It's time for the annual wrap of the exotic plants at RHS Garden Wisley, as we muster up straw, fleece, string and an army of helpers
We have many exotic plants growing at RHS Garden Wisley, especially along the Mediterranean Walk and south side of Battleston Hill - including bananas, palms, cordyline, succulents and cacti. It's a big task making sure they are protected and ready for winter.
Straw and bananas
The biggest task is protecting the bananas. Japanese banana, Musa basjoo, has roots that are relatively hardy, but the stems are tender and we want to keep as much stem as possible for bigger plants next year.
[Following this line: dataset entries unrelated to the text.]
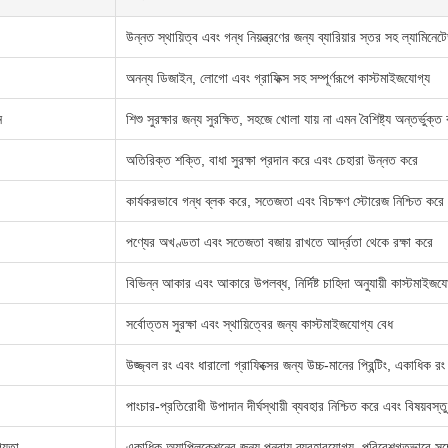
উন্নত স্থায়িত্ব এবং গন্ধ নিয়ন্ত্রণের জন্য ব্যারিয়ার স্তর সহ ল্যামিনে
অনন্য ডিজাইন, লোগো এবং গ্রাফিক্স সহ সম্পূর্ণরূপে কাস্টমাইজযোগ্য
ন
শিশু সুরক্ষার জন্য সুরক্ষিত, সহজে খোলা যায় না এমন বৈশিষ্ট্য অন্তর্ভুক্ত
অতিরিক্ত শক্তি, বাধা সুরক্ষা প্রদান করে এবং চেহারা উন্নত করে
কার্যকরভাবে গন্ধ ব্লক করে, সতেজতা এবং বিচক্ষণ স্টোরেজ নিশ্চিত করে
পণ্যের অখণ্ডতা এবং সতেজতা বজায় রাখতে আর্দ্রতা থেকে রক্ষা করে
বিভিন্ন আকার এবং আকারে উপলব্ধ, নির্দিষ্ট চাহিদা অনুযায়ী কাস্টমাইজয
সর্বোত্তম সুরক্ষা এবং স্থায়িত্বের জন্য কাস্টমাইজযোগ্য বেধ
উজ্জ্বল রং এবং ধারালো গ্রাফিক্সের জন্য উচ্চ-মানের প্রিন্টিং, একাধিক রং
পাংচার-প্রতিরোধী উপাদান দীর্ঘস্থায়ী ব্যবহার নিশ্চিত করে এবং বিষয়বস্তু
গ্যতা
একাধিক অ্যাপ্লিকেশনের জন্য পুনরায় ব্যবহারযোগ্য, পরিবেশগতভাবে 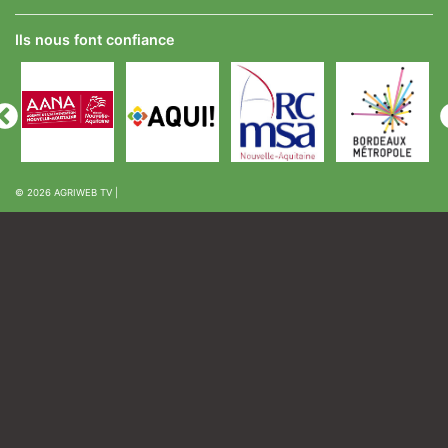
Ils nous font confiance
© 2026
AGRIWEB TV
|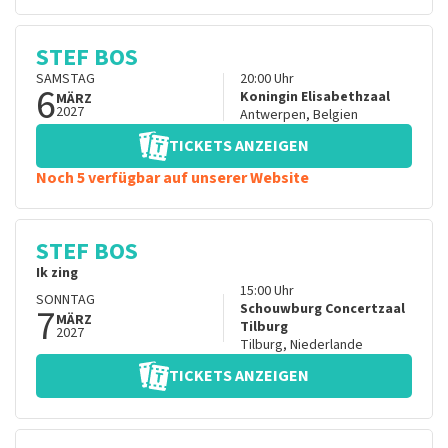
STEF BOS
SAMSTAG
20:00
Uhr
6
Koningin Elisabethzaal
MÄRZ
2027
Antwerpen
,
Belgien
TICKETS ANZEIGEN
Noch 5 verfügbar auf unserer Website
STEF BOS
Ik zing
15:00
Uhr
SONNTAG
7
Schouwburg Concertzaal
MÄRZ
Tilburg
2027
Tilburg
,
Niederlande
TICKETS ANZEIGEN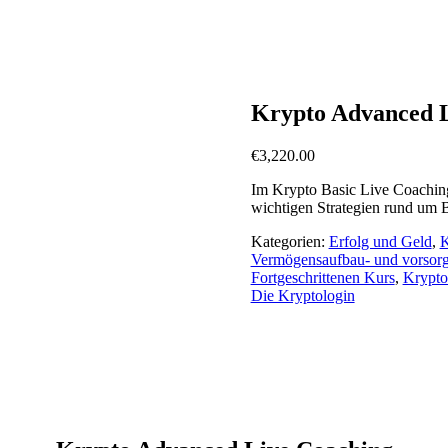
Krypto Advanced 
€
3,220.00
Im Krypto Basic Live Coaching 
wichtigen Strategien rund um B
Kategorien:
Erfolg und Geld
,
K
Vermögensaufbau- und vorsor
Fortgeschrittenen Kurs
,
Krypto
Die Kryptologin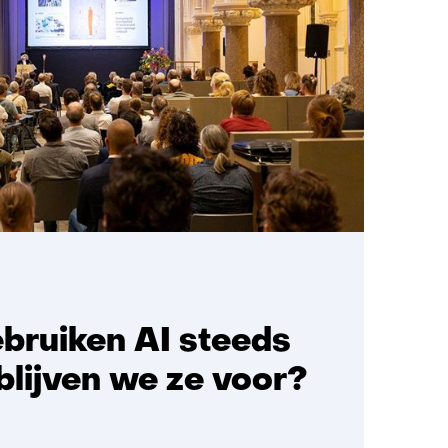
bruiken AI steeds
blijven we ze voor?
We cut the leaves off, then wrap each stem in a layer of horticultural fleece before placing cages around them and stuffing firmly with straw. Some of the structures reach over 3m (10ft) tall! In total we use about 30 bales of straw; luckily I have an army of volunteers and students to help me, to whom I'm very grateful.
Straw is a great insulator and can be used to protect a variety of plants. We place it into the centre of palms such as Chamaerops humilis AGM, Jubaea chilensis and Brahea armata before wrapping a few layers of fleece or hessian around the whole plant. Although many of these palms would survive a British winter unprotected, the Mediterranean terraces are exposed to bitterly cold prevailing winds so we take precautions.
We also press a few handfuls of straw into the crowns of our tree ferns (Dicksonia antarctica AGM), which is enough to protect them due to their more sheltered position. Colourful cordyline cultivars such as 'Torbay Red' tend to be less hardy than the species, so we tie up the leaves and wrap the whole plant in several layers of fleece.
Waterproof and windproof
A new project for this year is a steel framework that has been created to support a plastic cover over the succulent and cacti terraces, which contain plants such as Opuntia, Agave and Aloe. These plants are some of the hardiest of their kind, but they don't appreciate the combination of cold and wet weather so we give them a waterproof and windproof covering.
It's taken some experimenting, but so far so good – the polytunnels are taking shape. This year we are using a thicker grade of polythene, which we are hoping will weather the storms – and survive the spines of the plants – better than last year.
Hopefully this has inspired you to try something new in your garden. It's amazing how a little fleece and straw can open up new planting possibilities, plants you wouldn't normally think of growing outdoors in the UK.